■ Exercise instructions: In the records below, the line with "X138600000Y-89800000D02*" opens the range and the line with "X136100000Y-107300000D02*" closes it; print that range exactly and nothing else.

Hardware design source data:
^^^^
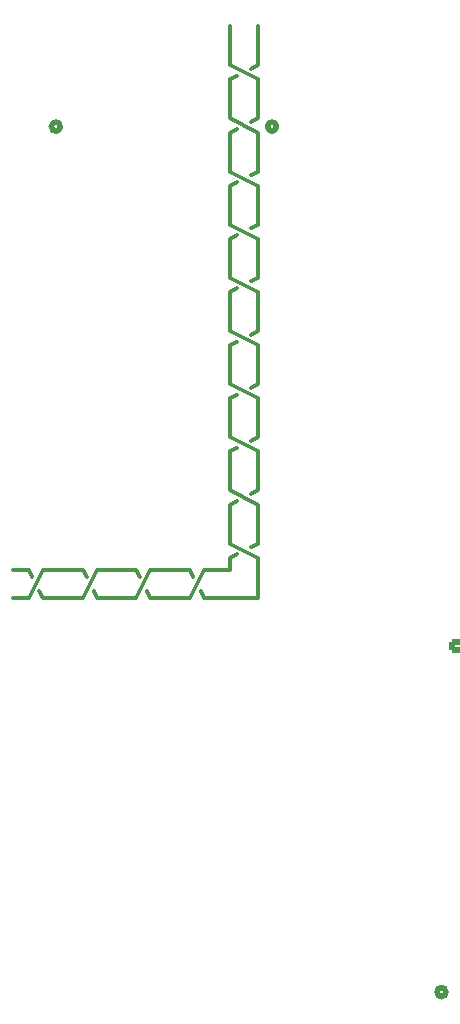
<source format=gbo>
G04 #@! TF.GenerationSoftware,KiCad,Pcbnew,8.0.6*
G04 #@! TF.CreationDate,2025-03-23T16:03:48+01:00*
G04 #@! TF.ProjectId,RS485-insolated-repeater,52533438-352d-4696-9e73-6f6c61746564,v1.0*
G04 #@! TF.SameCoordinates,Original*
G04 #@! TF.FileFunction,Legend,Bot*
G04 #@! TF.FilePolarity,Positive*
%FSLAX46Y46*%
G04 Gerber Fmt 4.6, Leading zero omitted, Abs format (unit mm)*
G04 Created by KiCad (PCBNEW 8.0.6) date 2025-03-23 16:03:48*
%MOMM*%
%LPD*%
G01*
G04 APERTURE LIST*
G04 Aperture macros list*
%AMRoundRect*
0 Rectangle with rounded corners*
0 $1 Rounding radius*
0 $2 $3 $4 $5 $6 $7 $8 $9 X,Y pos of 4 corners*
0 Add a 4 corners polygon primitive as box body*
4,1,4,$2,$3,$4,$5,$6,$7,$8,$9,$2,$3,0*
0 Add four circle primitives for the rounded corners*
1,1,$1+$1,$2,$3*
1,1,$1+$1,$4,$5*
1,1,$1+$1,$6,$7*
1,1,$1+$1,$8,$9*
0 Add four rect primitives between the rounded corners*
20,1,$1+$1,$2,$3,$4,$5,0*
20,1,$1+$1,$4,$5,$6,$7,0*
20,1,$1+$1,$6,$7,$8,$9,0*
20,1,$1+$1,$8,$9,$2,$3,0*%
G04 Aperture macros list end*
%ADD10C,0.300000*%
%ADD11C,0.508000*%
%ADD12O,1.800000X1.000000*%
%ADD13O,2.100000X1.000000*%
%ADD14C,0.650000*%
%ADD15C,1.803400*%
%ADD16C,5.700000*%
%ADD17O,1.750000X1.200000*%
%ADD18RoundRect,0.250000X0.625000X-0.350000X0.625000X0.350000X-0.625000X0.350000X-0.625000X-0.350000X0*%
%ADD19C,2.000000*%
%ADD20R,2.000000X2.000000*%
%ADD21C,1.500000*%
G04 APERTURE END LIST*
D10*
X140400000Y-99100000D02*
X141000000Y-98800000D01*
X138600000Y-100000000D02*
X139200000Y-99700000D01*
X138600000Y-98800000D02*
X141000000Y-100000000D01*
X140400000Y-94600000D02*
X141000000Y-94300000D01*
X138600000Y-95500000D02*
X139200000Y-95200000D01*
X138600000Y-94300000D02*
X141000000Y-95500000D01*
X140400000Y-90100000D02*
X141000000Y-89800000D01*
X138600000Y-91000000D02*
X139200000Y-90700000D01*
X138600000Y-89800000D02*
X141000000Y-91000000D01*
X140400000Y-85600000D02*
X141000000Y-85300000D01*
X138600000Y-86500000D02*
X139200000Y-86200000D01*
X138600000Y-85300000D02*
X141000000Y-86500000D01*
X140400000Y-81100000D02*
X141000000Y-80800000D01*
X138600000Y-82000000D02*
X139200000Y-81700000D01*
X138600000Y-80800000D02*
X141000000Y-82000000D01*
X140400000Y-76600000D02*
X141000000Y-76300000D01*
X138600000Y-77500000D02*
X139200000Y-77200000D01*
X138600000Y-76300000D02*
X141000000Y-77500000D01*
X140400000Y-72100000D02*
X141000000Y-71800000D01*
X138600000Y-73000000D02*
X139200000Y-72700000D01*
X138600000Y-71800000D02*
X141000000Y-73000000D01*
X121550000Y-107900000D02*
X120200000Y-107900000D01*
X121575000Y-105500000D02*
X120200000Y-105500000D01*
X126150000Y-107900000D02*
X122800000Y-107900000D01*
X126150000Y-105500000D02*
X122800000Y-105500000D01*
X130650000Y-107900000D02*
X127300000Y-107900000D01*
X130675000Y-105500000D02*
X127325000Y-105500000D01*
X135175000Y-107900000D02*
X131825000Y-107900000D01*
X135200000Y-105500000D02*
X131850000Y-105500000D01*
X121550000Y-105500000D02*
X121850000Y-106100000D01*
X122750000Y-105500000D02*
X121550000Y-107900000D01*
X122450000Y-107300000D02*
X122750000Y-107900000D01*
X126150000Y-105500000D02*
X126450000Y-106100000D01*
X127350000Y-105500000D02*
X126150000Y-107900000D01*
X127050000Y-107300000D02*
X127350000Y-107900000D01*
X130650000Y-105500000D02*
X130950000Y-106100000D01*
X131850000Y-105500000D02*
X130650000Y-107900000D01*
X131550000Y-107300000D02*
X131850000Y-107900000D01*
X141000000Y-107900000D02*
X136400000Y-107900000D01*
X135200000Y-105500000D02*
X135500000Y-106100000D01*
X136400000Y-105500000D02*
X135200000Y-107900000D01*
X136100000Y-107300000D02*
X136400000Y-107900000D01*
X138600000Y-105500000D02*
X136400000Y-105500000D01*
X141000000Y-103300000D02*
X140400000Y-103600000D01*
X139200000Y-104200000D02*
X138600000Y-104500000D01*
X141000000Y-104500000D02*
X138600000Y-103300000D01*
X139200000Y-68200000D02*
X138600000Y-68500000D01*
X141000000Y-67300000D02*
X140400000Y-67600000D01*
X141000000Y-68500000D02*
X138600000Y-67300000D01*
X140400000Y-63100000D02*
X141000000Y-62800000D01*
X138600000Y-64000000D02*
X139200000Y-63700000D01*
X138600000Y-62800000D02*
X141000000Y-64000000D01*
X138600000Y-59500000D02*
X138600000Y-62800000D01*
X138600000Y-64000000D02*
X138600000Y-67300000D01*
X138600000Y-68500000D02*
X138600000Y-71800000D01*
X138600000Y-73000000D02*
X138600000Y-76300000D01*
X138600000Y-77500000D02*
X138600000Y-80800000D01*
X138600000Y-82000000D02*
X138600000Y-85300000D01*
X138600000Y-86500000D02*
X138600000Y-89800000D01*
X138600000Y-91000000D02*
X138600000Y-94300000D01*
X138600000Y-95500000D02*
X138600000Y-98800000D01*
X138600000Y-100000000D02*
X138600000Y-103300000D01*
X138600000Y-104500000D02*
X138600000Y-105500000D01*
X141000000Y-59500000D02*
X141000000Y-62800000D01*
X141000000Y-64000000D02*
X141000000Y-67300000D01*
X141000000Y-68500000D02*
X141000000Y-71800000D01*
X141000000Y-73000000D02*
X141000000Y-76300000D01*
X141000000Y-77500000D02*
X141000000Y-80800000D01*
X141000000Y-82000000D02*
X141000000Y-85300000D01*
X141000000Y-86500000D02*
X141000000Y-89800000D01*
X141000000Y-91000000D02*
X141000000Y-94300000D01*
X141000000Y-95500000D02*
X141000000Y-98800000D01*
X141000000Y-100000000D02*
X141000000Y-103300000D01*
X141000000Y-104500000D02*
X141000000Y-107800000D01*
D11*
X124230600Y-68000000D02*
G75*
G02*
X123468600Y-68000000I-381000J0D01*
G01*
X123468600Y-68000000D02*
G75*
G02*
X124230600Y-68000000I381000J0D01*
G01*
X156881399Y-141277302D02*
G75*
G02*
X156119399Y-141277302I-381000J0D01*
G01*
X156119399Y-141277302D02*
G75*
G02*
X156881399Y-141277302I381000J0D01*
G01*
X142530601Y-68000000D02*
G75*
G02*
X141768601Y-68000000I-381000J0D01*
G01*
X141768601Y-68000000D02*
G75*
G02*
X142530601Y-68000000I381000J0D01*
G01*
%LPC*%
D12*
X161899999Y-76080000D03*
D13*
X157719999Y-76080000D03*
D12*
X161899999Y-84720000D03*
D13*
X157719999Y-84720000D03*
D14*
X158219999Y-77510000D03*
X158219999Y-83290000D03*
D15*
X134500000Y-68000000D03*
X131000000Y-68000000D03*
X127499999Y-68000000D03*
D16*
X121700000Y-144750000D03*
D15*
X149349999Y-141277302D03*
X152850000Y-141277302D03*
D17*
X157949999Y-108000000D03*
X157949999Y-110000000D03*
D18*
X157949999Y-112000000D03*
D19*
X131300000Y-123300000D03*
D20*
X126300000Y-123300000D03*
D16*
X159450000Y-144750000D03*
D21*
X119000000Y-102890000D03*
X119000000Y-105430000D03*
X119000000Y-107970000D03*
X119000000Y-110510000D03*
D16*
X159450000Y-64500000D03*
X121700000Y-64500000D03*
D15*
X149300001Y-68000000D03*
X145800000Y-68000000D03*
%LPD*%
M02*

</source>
^^^^
■ Solution for this task:
X138600000Y-89800000D02*
X141000000Y-91000000D01*
X140400000Y-85600000D02*
X141000000Y-85300000D01*
X138600000Y-86500000D02*
X139200000Y-86200000D01*
X138600000Y-85300000D02*
X141000000Y-86500000D01*
X140400000Y-81100000D02*
X141000000Y-80800000D01*
X138600000Y-82000000D02*
X139200000Y-81700000D01*
X138600000Y-80800000D02*
X141000000Y-82000000D01*
X140400000Y-76600000D02*
X141000000Y-76300000D01*
X138600000Y-77500000D02*
X139200000Y-77200000D01*
X138600000Y-76300000D02*
X141000000Y-77500000D01*
X140400000Y-72100000D02*
X141000000Y-71800000D01*
X138600000Y-73000000D02*
X139200000Y-72700000D01*
X138600000Y-71800000D02*
X141000000Y-73000000D01*
X121550000Y-107900000D02*
X120200000Y-107900000D01*
X121575000Y-105500000D02*
X120200000Y-105500000D01*
X126150000Y-107900000D02*
X122800000Y-107900000D01*
X126150000Y-105500000D02*
X122800000Y-105500000D01*
X130650000Y-107900000D02*
X127300000Y-107900000D01*
X130675000Y-105500000D02*
X127325000Y-105500000D01*
X135175000Y-107900000D02*
X131825000Y-107900000D01*
X135200000Y-105500000D02*
X131850000Y-105500000D01*
X121550000Y-105500000D02*
X121850000Y-106100000D01*
X122750000Y-105500000D02*
X121550000Y-107900000D01*
X122450000Y-107300000D02*
X122750000Y-107900000D01*
X126150000Y-105500000D02*
X126450000Y-106100000D01*
X127350000Y-105500000D02*
X126150000Y-107900000D01*
X127050000Y-107300000D02*
X127350000Y-107900000D01*
X130650000Y-105500000D02*
X130950000Y-106100000D01*
X131850000Y-105500000D02*
X130650000Y-107900000D01*
X131550000Y-107300000D02*
X131850000Y-107900000D01*
X141000000Y-107900000D02*
X136400000Y-107900000D01*
X135200000Y-105500000D02*
X135500000Y-106100000D01*
X136400000Y-105500000D02*
X135200000Y-107900000D01*
X136100000Y-107300000D02*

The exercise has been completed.